The high street bakery chain told shareholders that total sales increased by 20.8 per cent for the 13 weeks to September 30, compared with the same period last year.

It said it has been supported by its value-focused offer ‘at a time when customers are looking to make their money go further’.

On September 12, analysts at Kantar said their measure of grocery price inflation showed it had fallen to its lowest level in more than a year – but nearly all consumers remained worried about rising supermarket bills.

The researchers said prices across grocers were 12.2 per cent higher than a year ago for the four weeks to September 3, down from the previous month’s 12.7 per cent.

It was the sixth consecutive decline in the rate of price rises since the figure peaked at 17.5 per cent in March.

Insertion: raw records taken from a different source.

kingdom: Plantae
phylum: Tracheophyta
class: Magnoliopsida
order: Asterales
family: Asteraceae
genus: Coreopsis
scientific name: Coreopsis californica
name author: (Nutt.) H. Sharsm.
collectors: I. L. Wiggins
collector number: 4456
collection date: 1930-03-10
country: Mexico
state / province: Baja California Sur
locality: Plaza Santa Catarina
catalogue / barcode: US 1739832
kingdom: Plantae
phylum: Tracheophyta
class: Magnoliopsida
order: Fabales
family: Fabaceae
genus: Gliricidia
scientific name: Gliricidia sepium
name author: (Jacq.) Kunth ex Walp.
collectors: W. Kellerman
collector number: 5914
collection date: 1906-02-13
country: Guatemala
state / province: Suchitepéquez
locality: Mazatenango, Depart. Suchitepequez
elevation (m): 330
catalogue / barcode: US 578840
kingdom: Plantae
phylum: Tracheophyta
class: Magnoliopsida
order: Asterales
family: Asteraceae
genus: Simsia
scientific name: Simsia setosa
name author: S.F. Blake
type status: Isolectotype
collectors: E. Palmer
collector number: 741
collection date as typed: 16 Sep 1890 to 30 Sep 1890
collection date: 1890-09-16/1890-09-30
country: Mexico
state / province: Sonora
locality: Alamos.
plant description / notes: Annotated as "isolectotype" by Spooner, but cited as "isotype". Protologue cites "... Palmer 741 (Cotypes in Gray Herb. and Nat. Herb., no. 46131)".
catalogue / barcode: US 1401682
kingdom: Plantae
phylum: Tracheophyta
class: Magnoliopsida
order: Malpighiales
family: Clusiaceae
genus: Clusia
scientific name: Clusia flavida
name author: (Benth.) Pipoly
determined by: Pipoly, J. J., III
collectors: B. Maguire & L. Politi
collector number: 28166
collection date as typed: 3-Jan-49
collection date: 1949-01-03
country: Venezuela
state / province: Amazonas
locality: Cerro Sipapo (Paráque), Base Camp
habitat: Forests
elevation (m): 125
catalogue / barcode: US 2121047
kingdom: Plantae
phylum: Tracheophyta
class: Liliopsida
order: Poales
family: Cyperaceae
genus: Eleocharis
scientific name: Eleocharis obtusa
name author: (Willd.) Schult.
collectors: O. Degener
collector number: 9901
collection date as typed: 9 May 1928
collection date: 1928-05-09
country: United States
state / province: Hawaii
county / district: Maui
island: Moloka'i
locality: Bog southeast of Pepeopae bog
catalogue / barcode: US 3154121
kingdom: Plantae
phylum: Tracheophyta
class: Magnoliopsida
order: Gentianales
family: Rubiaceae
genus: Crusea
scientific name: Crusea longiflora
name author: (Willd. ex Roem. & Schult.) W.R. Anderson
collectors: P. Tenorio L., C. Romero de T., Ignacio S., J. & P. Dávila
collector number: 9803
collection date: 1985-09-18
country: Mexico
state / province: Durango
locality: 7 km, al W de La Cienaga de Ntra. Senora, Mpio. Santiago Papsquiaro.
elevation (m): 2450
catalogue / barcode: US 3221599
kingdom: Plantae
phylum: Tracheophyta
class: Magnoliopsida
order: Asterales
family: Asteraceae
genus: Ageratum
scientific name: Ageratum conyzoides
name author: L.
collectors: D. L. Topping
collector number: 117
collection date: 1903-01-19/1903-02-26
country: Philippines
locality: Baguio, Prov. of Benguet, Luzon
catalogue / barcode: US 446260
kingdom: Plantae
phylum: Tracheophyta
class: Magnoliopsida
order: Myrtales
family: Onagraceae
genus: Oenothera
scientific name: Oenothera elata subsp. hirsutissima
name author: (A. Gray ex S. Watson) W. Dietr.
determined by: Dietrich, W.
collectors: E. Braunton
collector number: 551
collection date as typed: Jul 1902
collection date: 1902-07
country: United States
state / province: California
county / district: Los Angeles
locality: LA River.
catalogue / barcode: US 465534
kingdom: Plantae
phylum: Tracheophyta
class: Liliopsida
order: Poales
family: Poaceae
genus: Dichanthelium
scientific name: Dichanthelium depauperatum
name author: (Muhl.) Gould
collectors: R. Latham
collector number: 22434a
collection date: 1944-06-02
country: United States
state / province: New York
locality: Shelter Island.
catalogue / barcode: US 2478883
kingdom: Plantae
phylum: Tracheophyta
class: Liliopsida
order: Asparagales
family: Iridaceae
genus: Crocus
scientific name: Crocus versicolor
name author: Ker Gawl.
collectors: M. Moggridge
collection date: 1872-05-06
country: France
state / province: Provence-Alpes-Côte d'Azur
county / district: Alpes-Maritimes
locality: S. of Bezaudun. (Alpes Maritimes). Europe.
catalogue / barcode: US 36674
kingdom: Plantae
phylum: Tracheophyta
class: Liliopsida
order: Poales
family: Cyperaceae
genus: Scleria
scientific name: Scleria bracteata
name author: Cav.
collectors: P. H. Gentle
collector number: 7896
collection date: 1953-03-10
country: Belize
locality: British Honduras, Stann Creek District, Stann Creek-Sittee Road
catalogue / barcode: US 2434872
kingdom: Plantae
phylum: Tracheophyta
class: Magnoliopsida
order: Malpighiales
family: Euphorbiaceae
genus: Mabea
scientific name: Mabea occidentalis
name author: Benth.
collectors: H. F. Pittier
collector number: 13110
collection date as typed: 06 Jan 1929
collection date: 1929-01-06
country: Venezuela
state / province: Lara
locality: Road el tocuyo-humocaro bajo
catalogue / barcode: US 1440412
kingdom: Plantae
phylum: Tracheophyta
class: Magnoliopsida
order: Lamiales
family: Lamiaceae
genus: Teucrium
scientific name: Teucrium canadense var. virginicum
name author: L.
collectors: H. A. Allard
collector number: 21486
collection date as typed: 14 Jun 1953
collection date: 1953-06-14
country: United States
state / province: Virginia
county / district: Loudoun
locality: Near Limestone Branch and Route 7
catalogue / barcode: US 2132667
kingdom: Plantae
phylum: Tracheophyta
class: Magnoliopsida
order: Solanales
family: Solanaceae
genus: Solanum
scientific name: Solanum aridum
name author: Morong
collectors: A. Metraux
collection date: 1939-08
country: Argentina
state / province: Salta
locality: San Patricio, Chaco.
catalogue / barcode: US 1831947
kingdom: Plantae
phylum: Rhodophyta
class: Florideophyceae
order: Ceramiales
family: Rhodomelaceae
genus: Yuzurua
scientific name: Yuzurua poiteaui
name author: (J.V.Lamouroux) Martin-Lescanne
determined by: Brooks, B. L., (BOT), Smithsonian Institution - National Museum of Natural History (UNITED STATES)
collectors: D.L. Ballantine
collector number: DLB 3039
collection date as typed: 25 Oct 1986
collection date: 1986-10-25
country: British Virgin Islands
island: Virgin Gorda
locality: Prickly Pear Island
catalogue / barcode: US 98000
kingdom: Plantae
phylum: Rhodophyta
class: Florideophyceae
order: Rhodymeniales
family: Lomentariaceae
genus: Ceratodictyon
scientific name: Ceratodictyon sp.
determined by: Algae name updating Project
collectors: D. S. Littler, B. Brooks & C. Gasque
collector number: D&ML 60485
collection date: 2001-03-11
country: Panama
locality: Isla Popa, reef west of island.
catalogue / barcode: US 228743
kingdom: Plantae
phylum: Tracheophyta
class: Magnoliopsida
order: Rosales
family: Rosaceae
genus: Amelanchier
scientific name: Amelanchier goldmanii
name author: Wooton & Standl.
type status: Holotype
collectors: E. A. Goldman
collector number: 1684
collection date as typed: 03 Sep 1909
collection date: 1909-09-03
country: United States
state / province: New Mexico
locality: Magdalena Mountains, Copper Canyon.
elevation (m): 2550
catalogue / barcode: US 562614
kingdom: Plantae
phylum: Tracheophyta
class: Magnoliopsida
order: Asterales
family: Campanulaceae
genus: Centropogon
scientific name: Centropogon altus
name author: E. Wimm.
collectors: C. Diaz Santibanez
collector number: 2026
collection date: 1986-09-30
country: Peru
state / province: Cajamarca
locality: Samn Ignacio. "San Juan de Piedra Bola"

But two years ago, the figure stood at just 1.3 per cent.

The ONS also published data last month showing food and non-alcoholic drinks prices rose by 0.3 per cent between July and August 2023, compared with a rise of 1.5 per cent between the same two months a year ago.

This resulted in an easing in the annual rate to 13.6 per cent in August, down from 14.9 per cent in July and a recent high of 19.2 per cent in March 2023, which was the highest annual rate seen for more than 45 years.